## [EXERCISE DESCRIPTION]
An exact transcription of the lines below, from the first through the one containing "if anlndian commits a crime agains", is the only output wanted.

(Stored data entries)
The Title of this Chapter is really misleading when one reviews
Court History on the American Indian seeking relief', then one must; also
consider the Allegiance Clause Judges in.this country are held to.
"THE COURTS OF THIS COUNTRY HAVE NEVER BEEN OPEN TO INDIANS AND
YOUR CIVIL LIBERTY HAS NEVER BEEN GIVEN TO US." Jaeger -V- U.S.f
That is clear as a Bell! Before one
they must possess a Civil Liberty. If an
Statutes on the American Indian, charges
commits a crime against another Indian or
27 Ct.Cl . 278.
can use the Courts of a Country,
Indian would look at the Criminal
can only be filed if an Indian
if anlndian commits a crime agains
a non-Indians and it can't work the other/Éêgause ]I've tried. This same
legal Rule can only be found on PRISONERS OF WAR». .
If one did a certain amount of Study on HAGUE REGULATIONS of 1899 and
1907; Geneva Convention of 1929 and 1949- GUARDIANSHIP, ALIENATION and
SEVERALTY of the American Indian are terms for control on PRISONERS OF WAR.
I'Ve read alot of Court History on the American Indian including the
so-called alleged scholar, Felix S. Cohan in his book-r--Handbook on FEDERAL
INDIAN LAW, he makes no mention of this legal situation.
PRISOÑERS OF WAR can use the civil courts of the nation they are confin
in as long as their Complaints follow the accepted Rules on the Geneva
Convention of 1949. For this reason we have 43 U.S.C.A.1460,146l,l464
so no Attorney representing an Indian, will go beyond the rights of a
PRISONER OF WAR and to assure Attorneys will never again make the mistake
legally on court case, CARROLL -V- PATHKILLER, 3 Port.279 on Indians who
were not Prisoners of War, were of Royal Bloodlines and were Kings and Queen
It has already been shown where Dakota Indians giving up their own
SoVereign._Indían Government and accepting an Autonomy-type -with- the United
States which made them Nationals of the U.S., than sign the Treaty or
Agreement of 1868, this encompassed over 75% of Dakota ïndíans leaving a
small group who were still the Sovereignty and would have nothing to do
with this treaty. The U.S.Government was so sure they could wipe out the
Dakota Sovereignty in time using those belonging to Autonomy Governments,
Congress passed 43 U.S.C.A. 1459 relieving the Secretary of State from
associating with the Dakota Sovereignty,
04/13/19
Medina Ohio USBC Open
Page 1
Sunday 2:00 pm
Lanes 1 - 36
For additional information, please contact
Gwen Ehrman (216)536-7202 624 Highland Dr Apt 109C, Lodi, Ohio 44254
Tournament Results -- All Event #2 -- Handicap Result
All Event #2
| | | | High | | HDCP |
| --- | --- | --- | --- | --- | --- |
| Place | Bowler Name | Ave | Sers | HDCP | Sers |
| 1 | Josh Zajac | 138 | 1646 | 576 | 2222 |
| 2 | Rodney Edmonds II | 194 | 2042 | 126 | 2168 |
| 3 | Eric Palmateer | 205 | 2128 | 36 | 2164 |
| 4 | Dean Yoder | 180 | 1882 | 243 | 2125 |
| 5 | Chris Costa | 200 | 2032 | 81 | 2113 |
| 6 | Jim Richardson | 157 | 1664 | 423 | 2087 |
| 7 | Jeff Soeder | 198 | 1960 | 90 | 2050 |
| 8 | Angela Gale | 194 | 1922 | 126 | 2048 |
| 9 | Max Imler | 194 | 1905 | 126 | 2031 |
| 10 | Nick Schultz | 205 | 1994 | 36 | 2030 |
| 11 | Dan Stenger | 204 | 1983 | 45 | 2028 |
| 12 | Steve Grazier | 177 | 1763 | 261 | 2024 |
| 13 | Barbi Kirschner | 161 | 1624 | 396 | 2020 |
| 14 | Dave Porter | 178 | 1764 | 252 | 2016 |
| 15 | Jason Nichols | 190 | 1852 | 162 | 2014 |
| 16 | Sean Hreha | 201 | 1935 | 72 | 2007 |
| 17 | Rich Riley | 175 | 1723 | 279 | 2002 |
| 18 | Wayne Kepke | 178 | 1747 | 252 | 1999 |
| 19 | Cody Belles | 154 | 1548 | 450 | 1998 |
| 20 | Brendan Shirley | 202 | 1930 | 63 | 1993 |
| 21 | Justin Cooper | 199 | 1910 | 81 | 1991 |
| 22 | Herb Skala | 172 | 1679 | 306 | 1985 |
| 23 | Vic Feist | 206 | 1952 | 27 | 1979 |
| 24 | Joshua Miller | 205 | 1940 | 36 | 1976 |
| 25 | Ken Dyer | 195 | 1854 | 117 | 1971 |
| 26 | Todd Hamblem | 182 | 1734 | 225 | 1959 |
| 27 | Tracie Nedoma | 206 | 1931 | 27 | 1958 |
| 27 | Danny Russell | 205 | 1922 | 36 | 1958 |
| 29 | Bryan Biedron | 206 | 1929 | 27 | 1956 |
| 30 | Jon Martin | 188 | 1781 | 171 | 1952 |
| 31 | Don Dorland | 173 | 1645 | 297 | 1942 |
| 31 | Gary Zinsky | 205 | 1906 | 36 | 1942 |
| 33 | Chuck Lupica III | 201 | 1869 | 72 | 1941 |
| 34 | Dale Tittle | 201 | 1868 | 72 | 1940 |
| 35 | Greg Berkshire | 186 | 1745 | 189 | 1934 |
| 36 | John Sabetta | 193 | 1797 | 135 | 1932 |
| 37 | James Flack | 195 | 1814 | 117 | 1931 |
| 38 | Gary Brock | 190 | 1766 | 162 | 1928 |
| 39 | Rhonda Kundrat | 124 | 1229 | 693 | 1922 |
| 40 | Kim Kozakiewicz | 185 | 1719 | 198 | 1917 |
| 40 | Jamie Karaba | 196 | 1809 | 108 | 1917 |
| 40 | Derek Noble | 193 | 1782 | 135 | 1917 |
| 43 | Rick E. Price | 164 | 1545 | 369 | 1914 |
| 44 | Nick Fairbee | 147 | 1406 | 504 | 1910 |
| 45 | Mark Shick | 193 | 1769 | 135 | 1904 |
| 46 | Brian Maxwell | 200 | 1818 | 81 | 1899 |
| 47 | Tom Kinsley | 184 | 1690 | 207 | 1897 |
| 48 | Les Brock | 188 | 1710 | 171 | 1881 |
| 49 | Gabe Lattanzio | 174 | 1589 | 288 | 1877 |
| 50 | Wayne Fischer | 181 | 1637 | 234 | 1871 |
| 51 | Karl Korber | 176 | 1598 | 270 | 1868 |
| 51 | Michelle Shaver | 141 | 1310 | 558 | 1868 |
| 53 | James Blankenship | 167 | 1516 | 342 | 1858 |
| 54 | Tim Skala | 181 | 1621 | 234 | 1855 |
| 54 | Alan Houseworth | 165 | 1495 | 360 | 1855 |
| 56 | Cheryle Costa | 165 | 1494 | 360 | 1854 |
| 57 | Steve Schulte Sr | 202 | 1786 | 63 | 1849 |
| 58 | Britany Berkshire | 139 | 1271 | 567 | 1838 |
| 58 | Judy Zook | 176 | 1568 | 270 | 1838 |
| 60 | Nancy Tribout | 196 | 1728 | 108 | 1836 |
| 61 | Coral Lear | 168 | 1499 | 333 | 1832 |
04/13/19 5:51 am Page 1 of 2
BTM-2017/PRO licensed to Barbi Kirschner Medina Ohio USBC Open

## [RESPONSE FOR THIS EXERCISE]
The Title of this Chapter is really misleading when one reviews
Court History on the American Indian seeking relief', then one must; also
consider the Allegiance Clause Judges in.this country are held to.
"THE COURTS OF THIS COUNTRY HAVE NEVER BEEN OPEN TO INDIANS AND
YOUR CIVIL LIBERTY HAS NEVER BEEN GIVEN TO US." Jaeger -V- U.S.f
That is clear as a Bell! Before one
they must possess a Civil Liberty. If an
Statutes on the American Indian, charges
commits a crime against another Indian or
27 Ct.Cl . 278.
can use the Courts of a Country,
Indian would look at the Criminal
can only be filed if an Indian
if anlndian commits a crime agains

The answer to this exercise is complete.